Tuesday, April 3, 2012

Our Gatekeeper Selves

In Gone With The Wind, Scarlet O'Hara famously says,  "I can't think about that right now. If I do, I'll go crazy. I'll think about that tomorrow."

What is the 'That' we can't think about right now? And who is it, what part of 'me' or 'you' is always deciding what makes us crazy (or not) and when we'll get around to thinking about it?

Who is the Gatekeeper? Who is it that lets some thoughts in, keeps some thoughts out, and either makes time or not for attention?

One of the psalms says "I'd rather be a gatekeeper in God's house than live comfortably in the tents of the wicked." (Apparently, the wicked lived better than temple gatekeepers.)

I don't want to push the metaphor too far, but it's not much of a stretch to experience our own self, our own being, as a temple, a holy place, a place where God, where Being is.

One of the first jobs of mindfulness is learning how to be a decent gatekeeper. God's not interested in keeping the riffraff out of the Temple. And, as we began to witness and experience how limiting it is to live fragmented, un-whole lives, neither are we. We want each bit of our scattered selves to come in out of the rain

Jesus said, Come to me all you who are weary and burdened and I will give you rest. We could inscribe those words on the gate. Or maybe they're already inscribed there--and our untrained gatekeeper selves have been so busy excluding worrisome 'stuff' to notice.

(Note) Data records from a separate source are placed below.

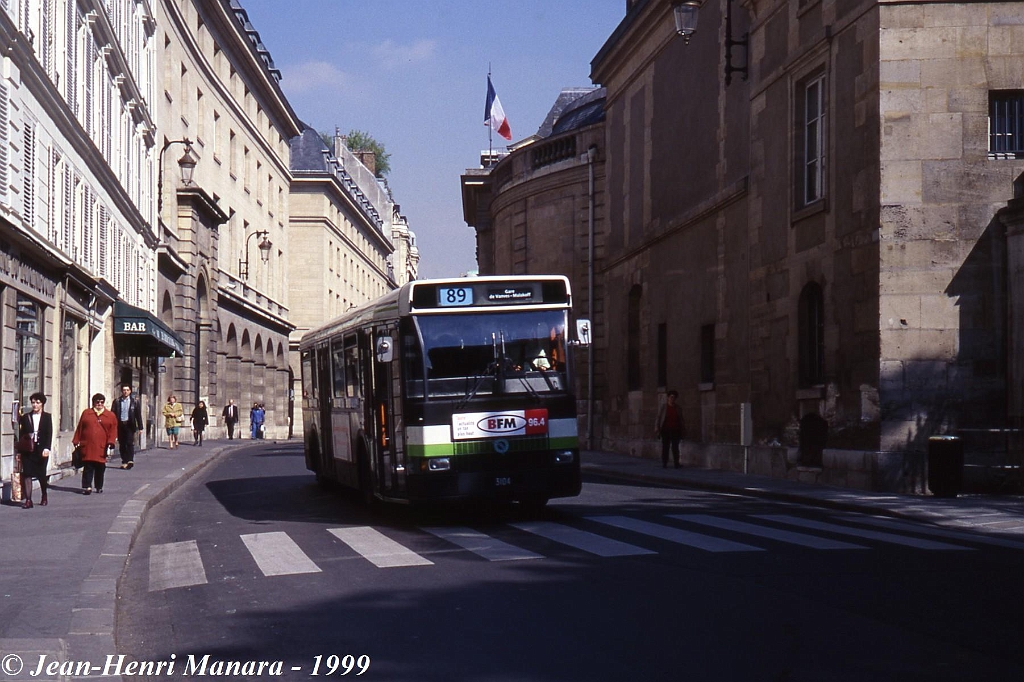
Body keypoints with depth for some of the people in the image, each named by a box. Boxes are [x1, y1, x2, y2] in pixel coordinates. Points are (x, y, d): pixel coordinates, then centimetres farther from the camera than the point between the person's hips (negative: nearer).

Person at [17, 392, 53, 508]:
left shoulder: (47, 417, 4)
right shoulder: (26, 417, 8)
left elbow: (49, 433, -3)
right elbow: (21, 434, 8)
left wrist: (46, 448, -13)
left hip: (41, 450, -1)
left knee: (42, 475, 7)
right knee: (27, 474, -6)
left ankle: (44, 497, 29)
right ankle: (28, 500, -6)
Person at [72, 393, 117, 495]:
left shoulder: (110, 416, 8)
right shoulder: (86, 413, 10)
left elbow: (113, 430, 4)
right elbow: (79, 429, 11)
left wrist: (110, 443, -7)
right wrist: (76, 441, 7)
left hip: (102, 448, 1)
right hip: (87, 447, -1)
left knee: (100, 468, 6)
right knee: (88, 467, -5)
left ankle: (99, 487, 19)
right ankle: (87, 487, -5)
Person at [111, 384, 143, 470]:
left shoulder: (135, 401, 5)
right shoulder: (117, 401, 6)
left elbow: (138, 414, 5)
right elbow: (113, 414, 5)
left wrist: (140, 427, 2)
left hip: (129, 424, -2)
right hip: (120, 425, 2)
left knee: (130, 442, -12)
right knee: (122, 444, 4)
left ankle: (130, 460, -13)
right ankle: (124, 462, 10)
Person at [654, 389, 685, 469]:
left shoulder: (678, 407, 8)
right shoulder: (663, 406, 1)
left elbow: (681, 419, 14)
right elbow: (658, 417, 0)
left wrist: (683, 428, 12)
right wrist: (656, 427, -10)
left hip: (675, 430, 1)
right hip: (665, 430, -1)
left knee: (675, 447, -2)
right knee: (665, 447, -1)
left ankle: (676, 464, -1)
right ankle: (664, 463, 2)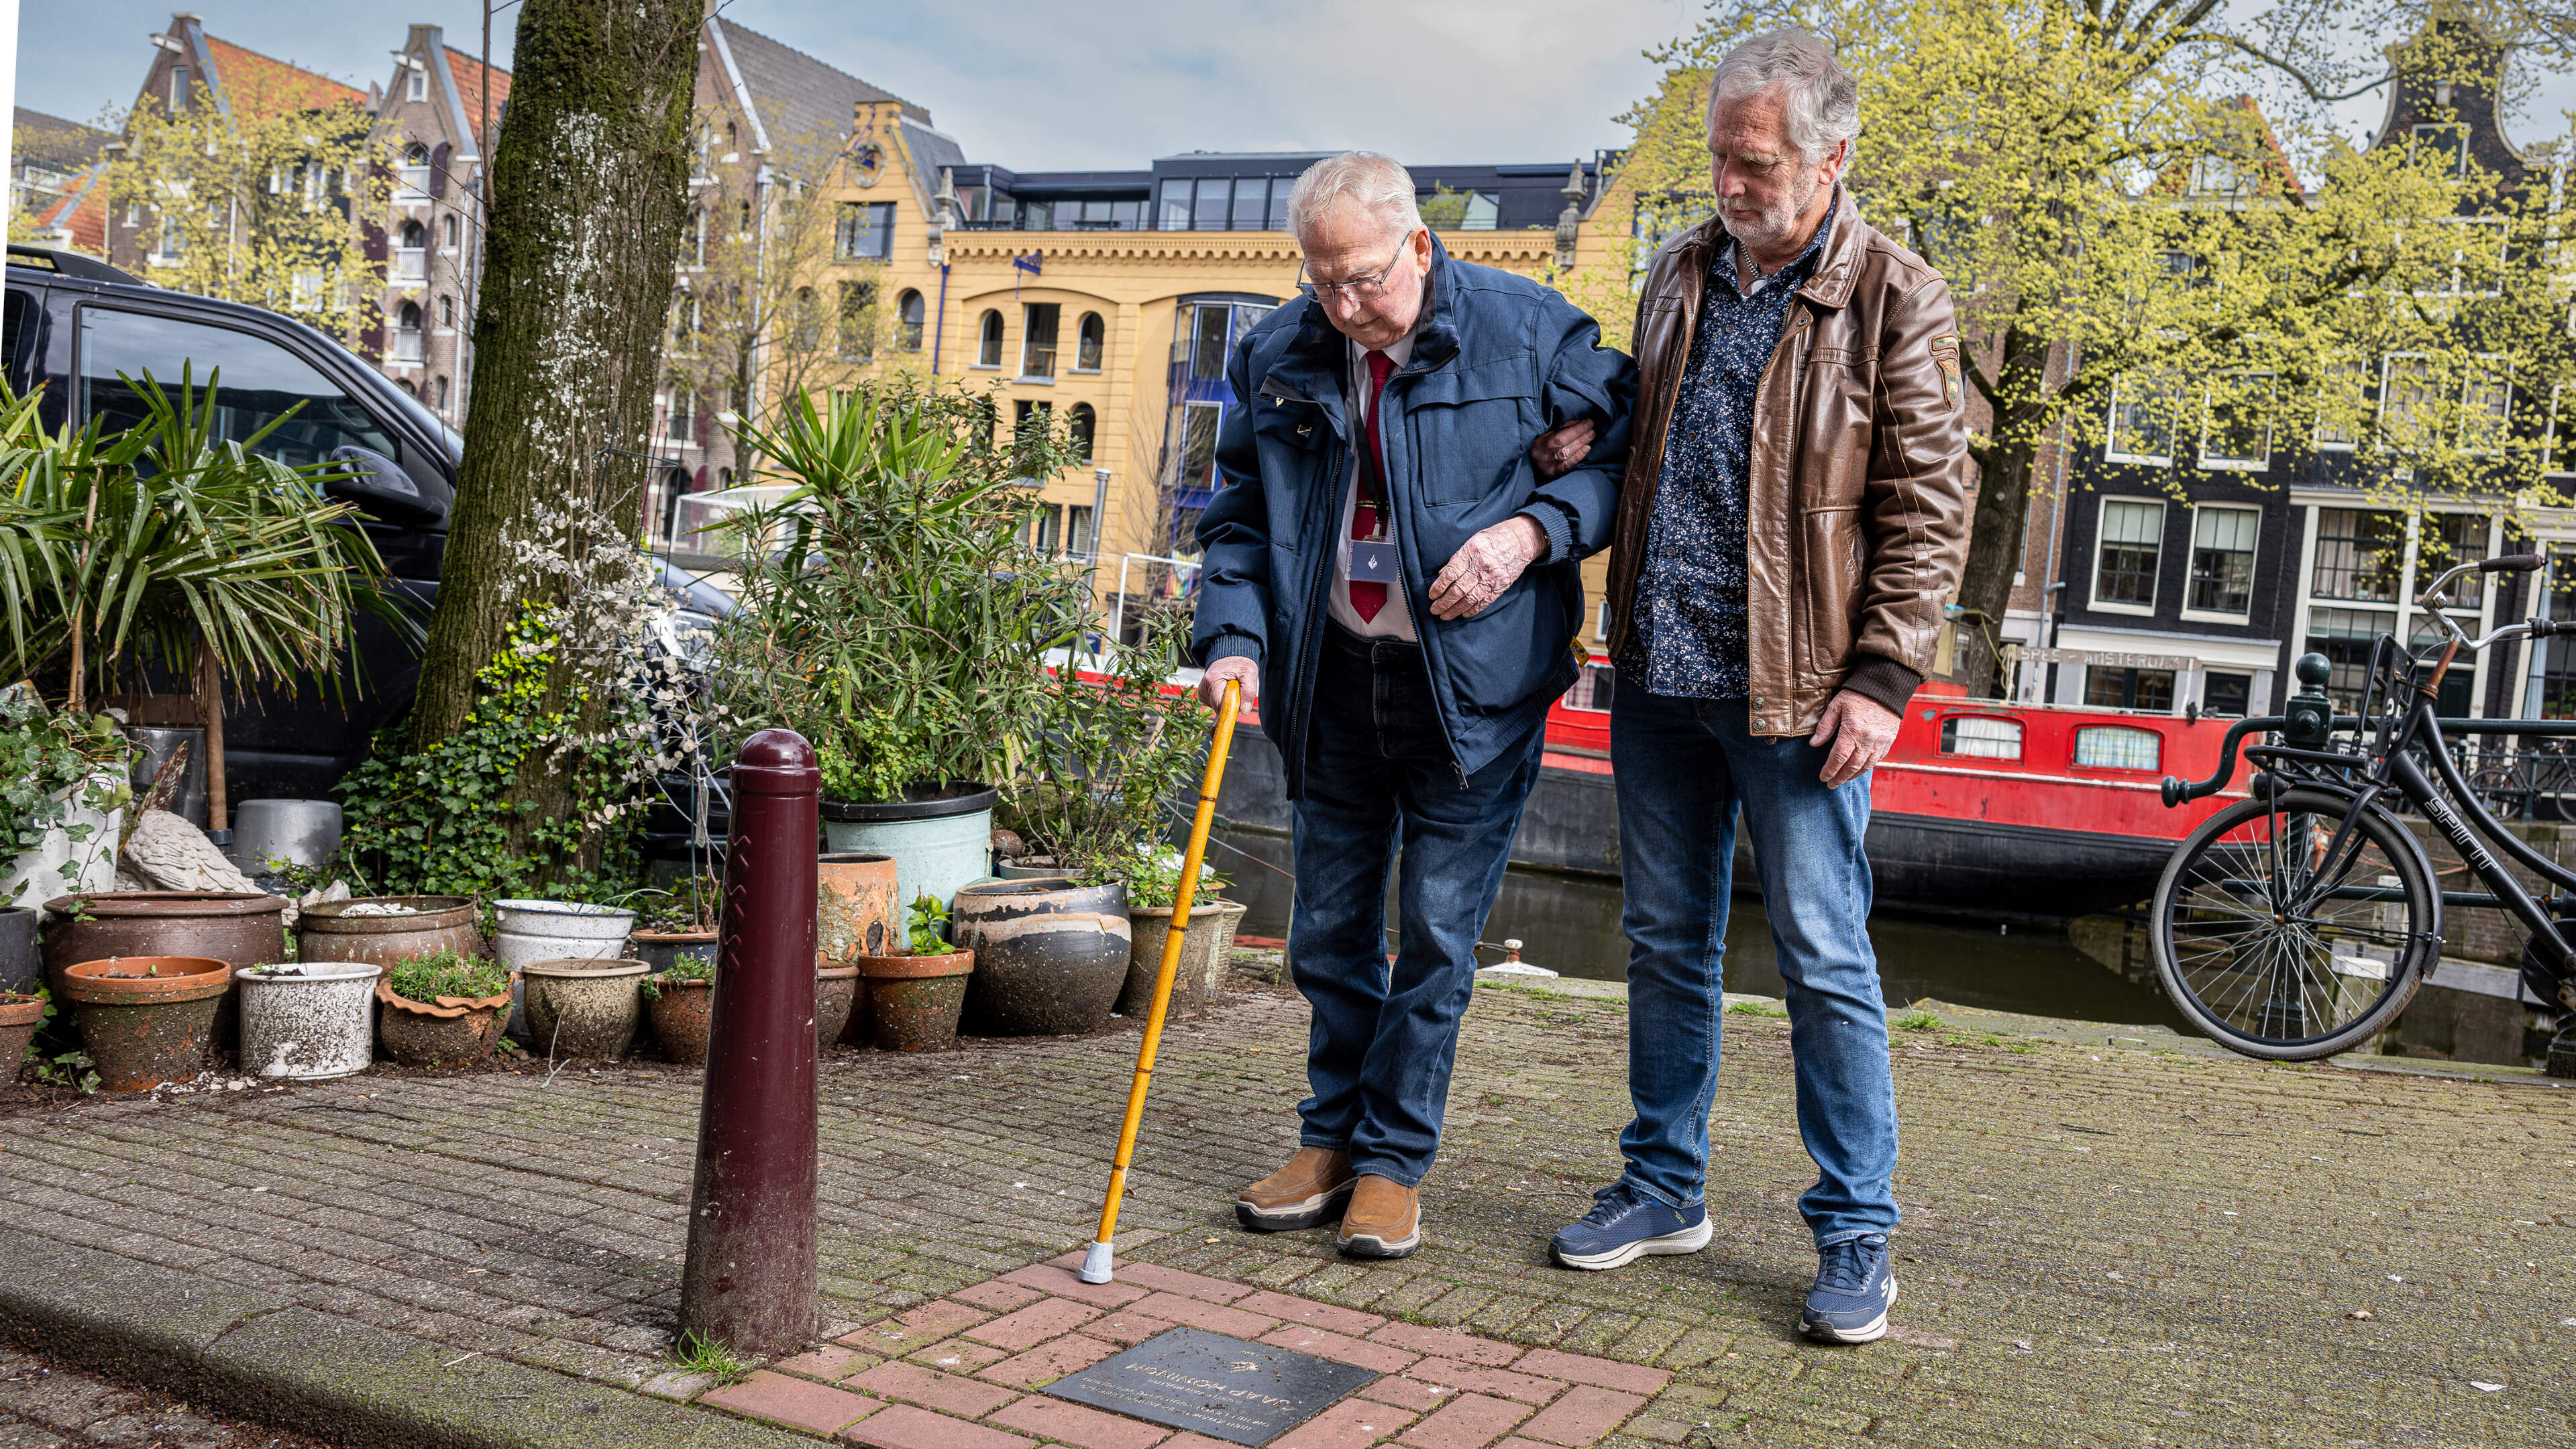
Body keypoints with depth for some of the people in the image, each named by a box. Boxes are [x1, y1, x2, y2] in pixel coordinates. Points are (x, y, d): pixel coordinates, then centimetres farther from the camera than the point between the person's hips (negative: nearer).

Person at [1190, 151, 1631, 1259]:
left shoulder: (1527, 331, -7)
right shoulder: (1278, 355, 3)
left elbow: (1633, 448, 0)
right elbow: (1238, 515, 9)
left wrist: (1533, 528, -16)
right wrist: (1235, 637, -7)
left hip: (1473, 687, -4)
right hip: (1331, 681, 4)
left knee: (1438, 935, 2)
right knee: (1330, 928, 12)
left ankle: (1394, 1162, 16)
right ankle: (1331, 1139, 29)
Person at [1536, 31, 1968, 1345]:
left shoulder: (1896, 300, -4)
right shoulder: (1680, 275, 12)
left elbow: (1928, 503, -7)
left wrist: (1882, 675, -13)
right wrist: (1618, 629, 13)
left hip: (1795, 691, -5)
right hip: (1658, 677, 6)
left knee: (1824, 958, 0)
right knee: (1665, 942, 13)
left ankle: (1856, 1232, 12)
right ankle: (1665, 1187, 26)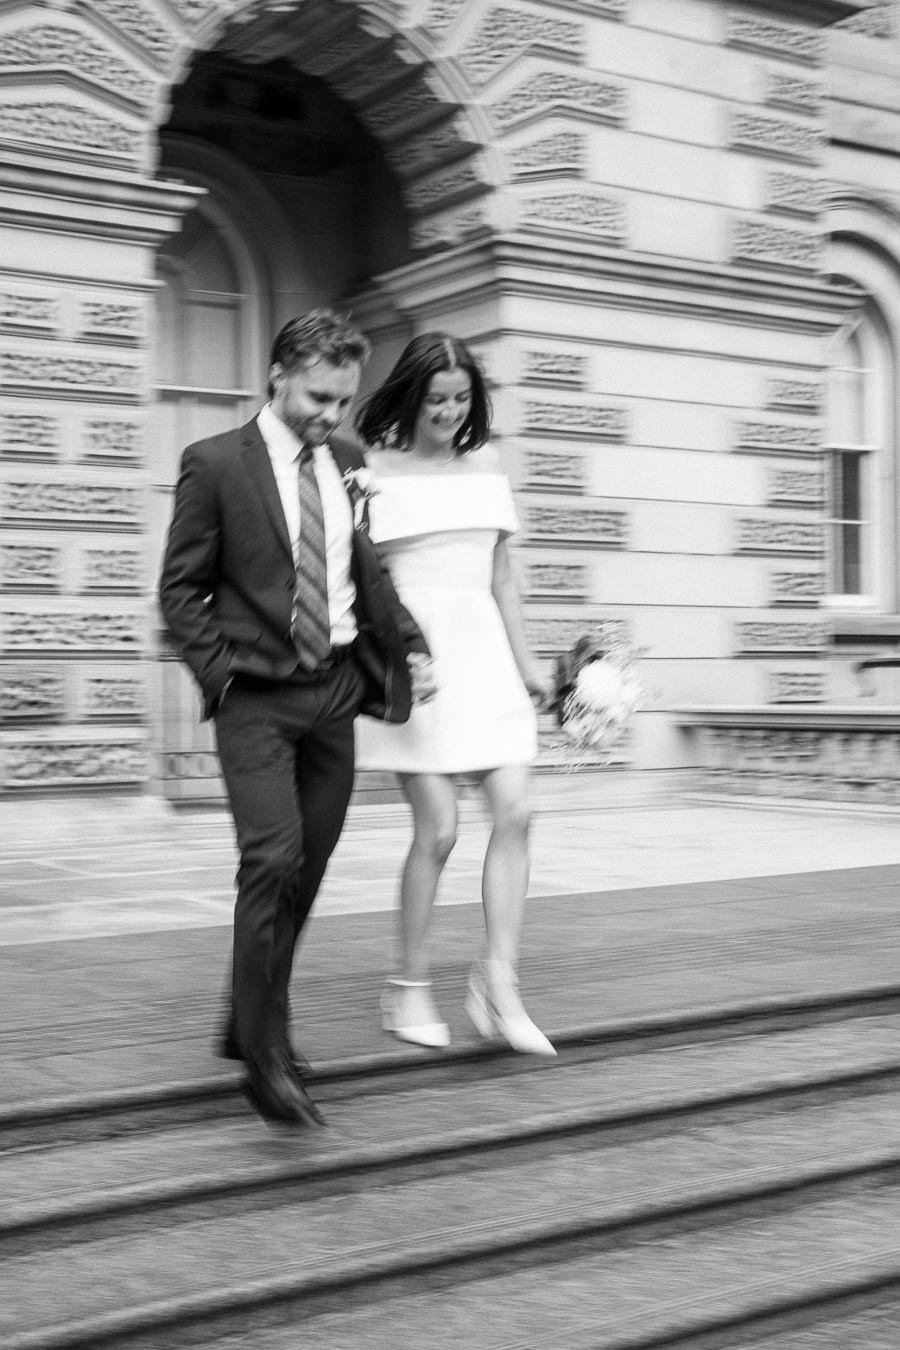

We have a lot of thoughts, memories, worries, pains that need a place to rest. Yet our gatekeepers often block their entry.

When I get still enough to notice, my gatekeeper self often seems to be 'me' as a boy. Younger than Scarlet, yet still overwhelmed by certain aspects of life. Scared because certain issues in life seemed too dangerous to let in. I didn't know what to do with them--so it just seemed 'best' or sometimes 'necessary' to keep them out.

Who trained me to do that? Nobody, I suppose. Fear, self-protection 'trained' me.

You? Who trained your gatekeeper self?

All of us, over time, need to retrain the gatekeeper. Let him see for himself there's Somebody inside that knows how to work with 'crazy.' Let her see and experience for herself the safe, sacred space where the weary and burdened begin to find rest.